Anche perché quello delle cinque regioni è un obiettivo alla portata del Cavaliere. A questo punto bisognerebbe spiegare bene quali sono le distanze tra i candidati nelle regioni in bilico, dove queste distanze si stanno riducendo o ampliando e a favore di chi. Però non si può fare. Perché la legge sulla par condicio voluta nel 2000 dal centrosinistra (cioè dagli stessi che in questi giorni si atteggiano a paladini della libertà d’informazione repressa dal governo) vieta di dare agli elettori simili informazioni, proibendo la diffusione dei risultati dei sondaggi nelle ultime due settimane prima del voto. Diciamo allora che la coalizione PdL-Lega ha buoni motivi per sentirsi la vittoria in tasca in Lombardia e Veneto, ovvero le uniche due regioni in palio dove il centrodestra già governa. Aggiungiamo che il PdL vanta ottime chances di vincere in Campania e in Calabria. E siamo a quattro. La quinta vittoria, secondo le aspettative degli uomini del Cavaliere, dovrebbe arrivare dal Piemonte o - nonostante tutto - dal tribolatissimo Lazio.

Mettiamola in questo modo: l’aria che tira in tutta Italia dopo la chiamata alle armi da parte del premier, e Piemonte e Lazio non fanno eccezione, autorizza il centrodestra a sognare almeno un 5-8 per il centrosinistra. Per questo sul Predellino, il giornale online degli ultrà berlusconiani, il deputato azzurro Giorgio Stracquadanio - uno dei pochi che si è fatto i conti, e che ovviamente è al corrente dei sondaggi che girano a palazzo Grazioli - ipotizza che tra una settimana, tirando le somme a livello nazionale, «le bandierine issate sulle regioni vedranno il centrodestra in vantaggio».
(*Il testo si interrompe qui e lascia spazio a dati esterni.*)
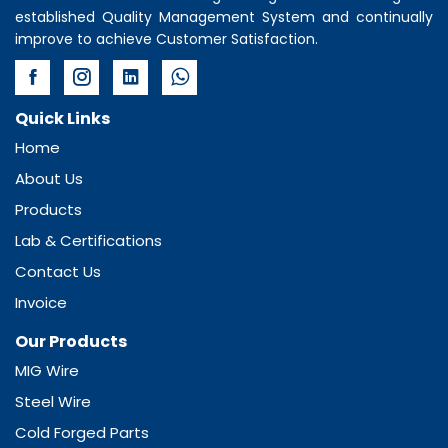
established Quality Management System and continually
improve to achieve Customer Satisfaction.
Quick Links
Home
About Us
Products
Lab & Certifications
Contact Us
Invoice
Our Products
MIG Wire
Steel Wire
Cold Forged Parts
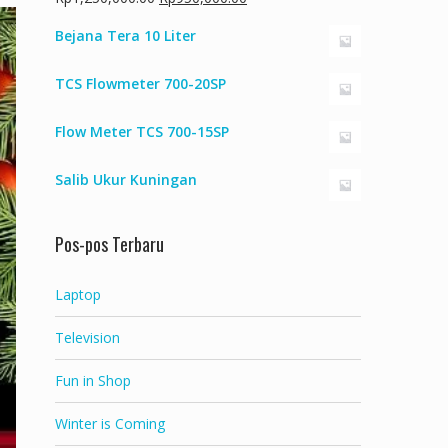
aslinya
saat
Bejana Tera 10 Liter
adalah:
ini
Rp1,250,000.00.
adalah:
TCS Flowmeter 700-20SP
Rp950,000.00.
Flow Meter TCS 700-15SP
Salib Ukur Kuningan
Pos-pos Terbaru
Laptop
Television
Fun in Shop
Winter is Coming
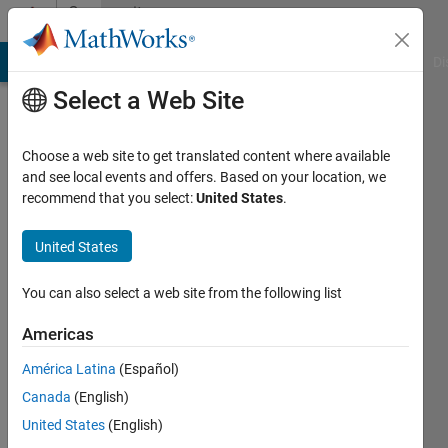
Skip to content
Community
Profile
MATLAB Answers
File Exchange
Cody
AI Chat Playground
Di
Select a Web Site
Choose a web site to get translated content where available
and see local events and offers. Based on your location, we
recommend that you select:
United States
.
Igor
Freire
United States
Universidade
You can also select a web site from the following list
Federal
Americas
do
Pará
América Latina
(Español)
Canada
(English)
Last
seen: 2
United States
(English)
years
Popolo della Libertà e alleati, al momento, sono al governo in Lombardia, Veneto, Friuli-Venezia Giulia, Abruzzo, Molise, Sicilia e Sardegna. E domenica si vota solo nelle prime due regioni. Basterebbe non perderle (e non sarà difficile) e aggiungerne altre tre (ed è chiaro su quali si punta) e il centrodestra uscirebbe dalla tornatona elettorale con la bellezza di dieci regioni sotto il suo controllo. Mentre il centrosinistra, a questo punto, conterebbe solo su nove regioni (la ventesima, la Val d’Aosta, è fuori dal confronto, essendo da sempre amministrata dalle forze autonomiste).

Vero: non sarebbe la prima volta. Accadde per due anni, grazie alle elezioni del 2001 in Molise e Sicilia, dove il centrodestra vinse portando il conto nazionale sull’11 a 8 per le bandierine azzurre. Ma quelle del 2001 furono davvero elezioni locali. Stavolta, invece, gli italiani sono davanti a una mega-tornata elettorale di tredici regioni, dal fortissimo sapore politico, che Berlusconi ha voluto trasformare - riuscendoci - nell’ennesimo referendum su se stesso.
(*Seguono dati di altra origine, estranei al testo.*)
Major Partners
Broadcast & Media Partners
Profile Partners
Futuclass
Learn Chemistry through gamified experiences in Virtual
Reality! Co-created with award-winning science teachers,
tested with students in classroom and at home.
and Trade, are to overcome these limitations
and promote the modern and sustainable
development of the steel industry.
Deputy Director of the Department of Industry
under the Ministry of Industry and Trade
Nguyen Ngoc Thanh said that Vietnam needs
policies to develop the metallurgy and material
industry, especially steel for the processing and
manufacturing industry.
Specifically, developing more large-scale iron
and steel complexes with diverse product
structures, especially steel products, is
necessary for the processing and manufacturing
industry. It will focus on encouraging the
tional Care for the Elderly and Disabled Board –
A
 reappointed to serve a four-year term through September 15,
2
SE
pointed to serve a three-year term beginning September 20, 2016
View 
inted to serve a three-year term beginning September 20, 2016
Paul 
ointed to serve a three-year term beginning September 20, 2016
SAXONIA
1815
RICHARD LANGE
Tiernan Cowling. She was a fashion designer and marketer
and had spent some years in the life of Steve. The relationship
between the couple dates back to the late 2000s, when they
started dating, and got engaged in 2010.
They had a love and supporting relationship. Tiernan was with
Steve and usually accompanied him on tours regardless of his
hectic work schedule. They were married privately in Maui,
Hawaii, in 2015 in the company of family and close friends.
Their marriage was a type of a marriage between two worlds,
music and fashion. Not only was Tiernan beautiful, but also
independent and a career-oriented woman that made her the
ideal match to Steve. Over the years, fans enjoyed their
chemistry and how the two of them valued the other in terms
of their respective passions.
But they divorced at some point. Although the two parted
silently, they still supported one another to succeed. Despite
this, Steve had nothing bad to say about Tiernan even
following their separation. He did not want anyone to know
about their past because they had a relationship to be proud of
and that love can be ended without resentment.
L’ultima volta che ci fu un voto per le regionali con un significato nazionale di portata simile fu nel 2005, e anche allora Berlusconi era a palazzo Chigi. Al termine di quella tornata elettorale, il centrosinistra aveva in mano la bellezza di quindici regioni, mentre Berlusconi e i suoi alleati ne governavano appena quattro. Solo cinque anni dopo l’odiato Caimano, davanti a un identico appuntamento, è a un passo dal piantare i denti nella maggior parte delle regioni italiane. E anche se non raggiungesse questo risultato epocale, con ogni probabilità il suo partito sarebbe comunque alla guida in almeno nove di esse. A sinistra bisogna essere davvero molto ottimisti per crederlo moribondo.

© Libero. Pubblicato il 23 marzo 2010.

Post scriptum. Come noto, il sito di riferimento per le corse clandestine dei cavalli è Nota Politica.